History

United States
- Name: LST-972
- Builder: Bethlehem-Hingham Shipyard, Hingham, Massachusetts
- Yard number: 3442
- Laid down: 21 November 1944
- Launched: 22 December 1944
- Commissioned: 22 January 1945
- Decommissioned: 25 June 1946
- Stricken: 15 August 1946
- Identification: Hull symbol: LST-972; Code letters: NKKK; ;
- Fate: Sold by MARAD for operation, 29 May 1949

United States
- Name: Tucupita
- Owner: Texas Petro Company
- Acquired: 29 May 1949
- Fate: Converted to a dumb drilling barge

General characteristics
- Class & type: LST-542-class tank landing ship
- Displacement: 1,625 long tons (1,651 t) (light); 4,080 long tons (4,145 t) (full (seagoing draft with 1,675 short tons (1,520 t) load); 2,366 long tons (2,404 t) (beaching);
- Length: 328 ft (100 m) oa
- Beam: 50 ft (15 m)
- Draft: Unloaded: 2 ft 4 in (0.71 m) forward; 7 ft 6 in (2.29 m) aft; Full load: 8 ft 3 in (2.51 m) forward; 14 ft 1 in (4.29 m) aft; Landing with 500 short tons (450 t) load: 3 ft 11 in (1.19 m) forward; 9 ft 10 in (3.00 m) aft; Limiting 11 ft 2 in (3.40 m); Maximum navigation 14 ft 1 in (4.29 m);
- Installed power: 2 × 900 hp (670 kW) Electro-Motive Diesel 12-567A diesel engines; 1,800 shp (1,300 kW);
- Propulsion: 1 × Falk main reduction gears; 2 × Propellers;
- Speed: 11.6 kn (21.5 km/h; 13.3 mph)
- Range: 24,000 nmi (44,000 km; 28,000 mi) at 9 kn (17 km/h; 10 mph) while displacing 3,960 long tons (4,024 t)
- Boats & landing craft carried: 2 x LCVPs
- Capacity: 1,600–1,900 short tons (3,200,000–3,800,000 lb; 1,500,000–1,700,000 kg) cargo depending on mission
- Troops: 16 officers, 147 enlisted men
- Complement: 13 officers, 104 enlisted men
- Armament: Varied, ultimate armament; 2 × twin 40 mm (1.57 in) Bofors guns ; 4 × single 40 mm Bofors guns; 12 × 20 mm (0.79 in) Oerlikon cannons;

Service record
- Awards: American Campaign Medal; Asiatic–Pacific Campaign Medal; World War II Victory Medal; Navy Occupation Service Medal w/Asia Clasp;

= USS LST-972 =

1944 LST-542-class tank landing ship

USS LST-972 was an in the United States Navy. Like many of her class, she was not named and is properly referred to by her hull designation.

==Construction==
LST-972 was laid down on 21 November 1944, at Hingham, Massachusetts, by the Bethlehem-Hingham Shipyard; launched on 22 December 1944; sponsored by Mrs. Margaret Avery; and commissioned on 22 January 1945.

==Service history==
During World War II, LST-972 was assigned to the Asiatic-Pacific theater and participated the assault and occupation of Okinawa Gunto in May and June 1945.

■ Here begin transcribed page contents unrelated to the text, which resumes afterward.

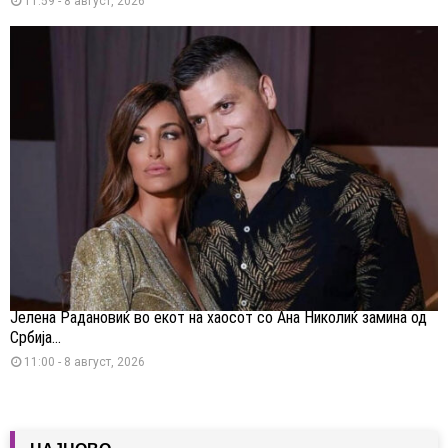
11:59 - 8 август, 2026
Јелена Радановиќ во екот на хаосот со Ана Николиќ замина од
Србија...
11:00 - 8 август, 2026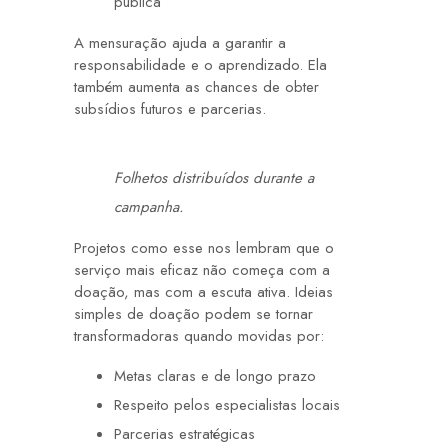
pública
A mensuração ajuda a garantir a
responsabilidade e o aprendizado. Ela
também aumenta as chances de obter
subsídios futuros e parcerias.
Folhetos distribuídos durante a
campanha.
Projetos como esse nos lembram que o
serviço mais eficaz não começa com a
doação, mas com a escuta ativa. Ideias
simples de doação podem se tornar
transformadoras quando movidas por:
Metas claras e de longo prazo
Respeito pelos especialistas locais
Parcerias estratégicas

Following World War II, LST-972 performed occupation duty in the Far East until early February 1946. She was decommissioned on 25 June 1946, and struck from the Navy list on 15 August, that same year. On 29 May 1947, the ship was transferred to the Maritime Administration (MARAD) for disposal. On 29 May 1949, she was sold by MARAD to the Texas Petro Company and renamed Tucupita.